Despite a lot of recent bad economic news, it’s important to remember that China’s economy is still growing. Projects that sit empty one year can rumble to life the next.
Wade Shepard documents some of the country’s deserted new cities in his book Ghost Cities of China: The Story of Cities without People in the World’s Most Populated Country. Recently, he took a Russian TV crew to see one outside Shanghai.
“We’re walking around and — oh, no, all of a sudden, I see cars,” Shepard recalls. “There are people!”
“Within the 10 months since the last time I’d been there, people had been flooding into this area,” Shepard says. “It just shows how quickly these things can change.”
One project that’s unlikely to change anytime soon is Luliang’s new “Liquor City.” It’s a gigantic complex of ancient-style Chinese pavilions covering an area the size of several pro football stadiums, surrounded by an unfinished, life-size replica of the Great Wall.

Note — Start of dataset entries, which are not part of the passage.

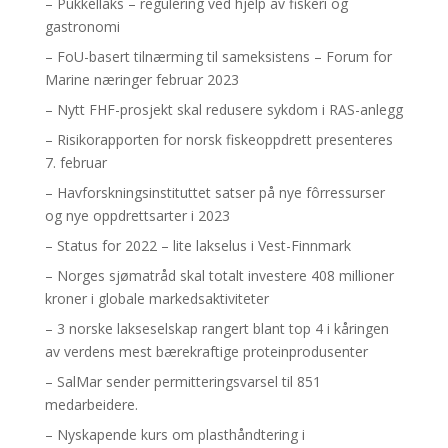
– Pukkellaks – regulering ved hjelp av fiskeri og
gastronomi
– FoU-basert tilnærming til sameksistens – Forum for
Marine næringer februar 2023
– Nytt FHF-prosjekt skal redusere sykdom i RAS-anlegg
– Risikorapporten for norsk fiskeoppdrett presenteres
7. februar
– Havforskningsinstituttet satser på nye fôrressurser
og nye oppdrettsarter i 2023
– Status for 2022 – lite lakselus i Vest-Finnmark
– Norges sjømatråd skal totalt investere 408 millioner
kroner i globale markedsaktiviteter
– 3 norske lakseselskap rangert blant top 4 i kåringen
av verdens mest bærekraftige proteinprodusenter
– SalMar sender permitteringsvarsel til 851
medarbeidere.
– Nyskapende kurs om plasthåndtering i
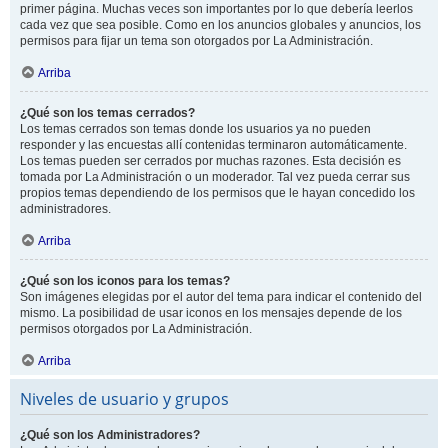
primer página. Muchas veces son importantes por lo que debería leerlos
cada vez que sea posible. Como en los anuncios globales y anuncios, los
permisos para fijar un tema son otorgados por La Administración.
Arriba
¿Qué son los temas cerrados?
Los temas cerrados son temas donde los usuarios ya no pueden
responder y las encuestas allí contenidas terminaron automáticamente.
Los temas pueden ser cerrados por muchas razones. Esta decisión es
tomada por La Administración o un moderador. Tal vez pueda cerrar sus
propios temas dependiendo de los permisos que le hayan concedido los
administradores.
Arriba
¿Qué son los iconos para los temas?
Son imágenes elegidas por el autor del tema para indicar el contenido del
mismo. La posibilidad de usar iconos en los mensajes depende de los
permisos otorgados por La Administración.
Arriba
Niveles de usuario y grupos
¿Qué son los Administradores?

Inside, factories were supposed to pump out tons of high-priced white liquor — calledbaijiu in Mandarin — for which the region is famous. Baijiu is made from grain and high-end brands have been a staple at official banquets. As recently as 2012, baijiu sales were a staggering $92 billion.
Today, though, Liquor City looks like an abandoned movie set.
The project was to be funded largely by coal revenues, which collapsed with the drop in global prices. In addition, planners failed to anticipate the Communist Party’s anti-corruption drive, the biggest in modern Chinese history. China’s leader, Xi Jinping, launched the campaign nearly three years ago, cracking down on lavish spending for which officials have been notorious.
“Now things are bad,” says Lu Cuie, who runs one of the scores of white liquor stores in town. “High-end liquors don’t sell at all. Officials don’t buy. No one buys.”
Before the crackdown, Lu could sell more than $14,000 worth of alcohol for a single event — big money in this poor part of central China.
“On average, when an official held a wedding banquet or birthday party, the banquets used to last three to four days,” says Lu, who wears a shirt with the face of Audrey Hepburn emblazoned on the front. “Now, it’s simply impossible. It only lasts one day and the scale is much smaller.”
Fenjiu, the state-owned company that’s building Liquor City, refused to discuss the project. Lu and other local shop owners say the company is struggling and relies on bank loans to pay employees.
When I ran into some managers outside Liquor City’s unfinished gates, I asked when it planned to open. They shook their heads wearily and laughed.